Golf Channel
Daniel Berger? He sounded stumped.
But Harris English?
He was seemingly prepared. A potential line had been put on a tee for him, so to speak, and, on national TV, he swung away.
“Did you hear what Harris’ initial reaction was?” analyst Johnson Wagner said on the Golf Channel broadcast.
If you were watching Thursday’s first round of the PGA Tour’s World Wide Technology Championship, you might’ve. To set things up, the group of Berger, English and Tom Hoge had just hit approaches into the par-4 7th at El Cardonal at Diamante when Berger, while reaching down to mark his ball, spotted that the wind nudged it forward. What now? Would he be penalized? Where would he play from next?
Berger called over to English, and mics picked up this exchange:
“Harry, I went to mark my ball …”
English paused for a second, then deadpanned three words.
“Four shot penalty.”
Good job, everyone. On the broadcast, Wagner laughed, as did colleagues Terry Gannon and Billy Ray Brown. No, Berger wouldn’t be docked four strokes. But what’s the call here?
After English’s line, Berger called for an official, whom he told that as he went to mark, “the wind gusted and it moved it like this far,” before asking where to play next: old spot or new. The official told him the latter, and from there, Berger two-putted for a par, doing so penalty-free.
There are a few parts to the rule in play here (Rule 13.1d (2)).

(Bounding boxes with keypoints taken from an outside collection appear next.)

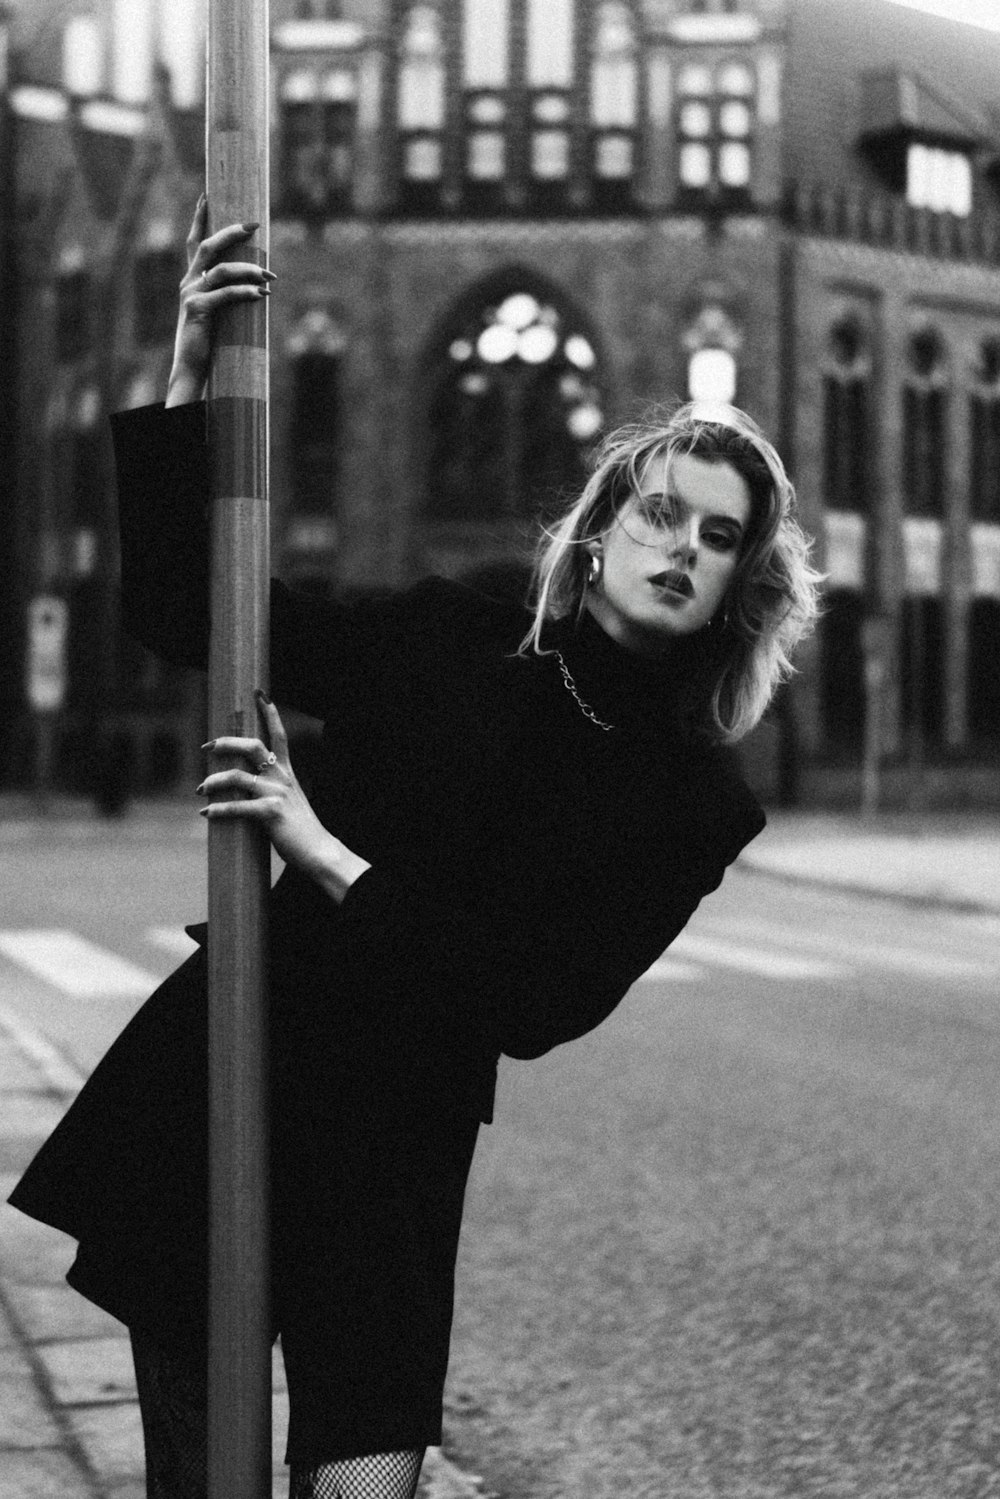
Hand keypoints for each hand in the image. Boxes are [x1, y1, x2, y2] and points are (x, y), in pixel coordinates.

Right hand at [166, 196, 276, 406]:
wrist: (192, 367)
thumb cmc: (209, 341)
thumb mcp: (218, 313)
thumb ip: (229, 295)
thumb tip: (260, 285)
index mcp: (191, 280)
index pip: (193, 242)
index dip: (199, 217)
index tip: (207, 194)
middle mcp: (188, 282)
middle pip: (208, 246)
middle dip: (231, 232)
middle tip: (254, 224)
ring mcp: (191, 295)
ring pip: (221, 270)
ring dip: (249, 270)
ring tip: (270, 277)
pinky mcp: (198, 310)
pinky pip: (225, 294)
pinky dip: (245, 293)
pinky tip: (261, 296)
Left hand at [197, 690, 370, 904]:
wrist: (318, 850)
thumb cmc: (300, 830)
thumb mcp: (288, 803)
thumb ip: (269, 792)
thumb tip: (242, 792)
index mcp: (287, 773)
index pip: (279, 736)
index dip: (270, 713)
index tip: (260, 694)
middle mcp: (282, 777)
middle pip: (252, 746)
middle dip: (227, 742)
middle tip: (207, 747)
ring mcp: (276, 793)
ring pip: (237, 776)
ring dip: (213, 781)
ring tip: (200, 789)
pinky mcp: (269, 813)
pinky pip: (236, 807)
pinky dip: (218, 810)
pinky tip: (206, 814)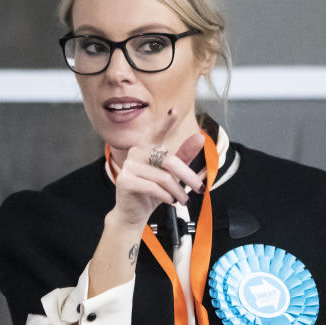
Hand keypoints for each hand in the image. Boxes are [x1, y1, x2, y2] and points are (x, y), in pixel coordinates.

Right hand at [109, 109, 205, 229]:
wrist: (133, 213)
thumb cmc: (152, 192)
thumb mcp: (171, 174)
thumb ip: (184, 156)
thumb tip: (200, 138)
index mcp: (146, 148)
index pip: (156, 132)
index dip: (165, 122)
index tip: (174, 111)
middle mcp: (136, 152)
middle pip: (168, 160)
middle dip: (188, 176)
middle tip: (200, 188)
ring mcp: (129, 166)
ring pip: (163, 177)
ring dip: (178, 191)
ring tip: (183, 200)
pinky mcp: (125, 180)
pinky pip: (152, 187)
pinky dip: (166, 196)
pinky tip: (170, 201)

If Berger had already marked his ball, lifted it, put it back down and then the wind moved it, he’d have to move it back to where it had originally been (and could do so penalty-free). But since he hadn’t yet marked it, he was allowed to play it from the new spot.
There’s a bit more. On the broadcast, it was originally thought that Berger had accidentally moved his ball himself as he went to mark it, and had that been the case, the ruling would’ve been slightly different, though also without penalty. Rule 13.1d (1) says “there is no penalty if the player, opponent or another player in stroke play accidentally moves the player’s ball or ball-marker on the putting green,” and that the player must then “replace the ball on its original spot (which if not known must be estimated) or place a ball-marker to mark that original spot.”
“So since he hadn’t marked his ball already,” Wagner said on the broadcat, “he’s going to play it where the wind gusted it. Had he marked it and went to replace it and it gusted, he would have moved it back.”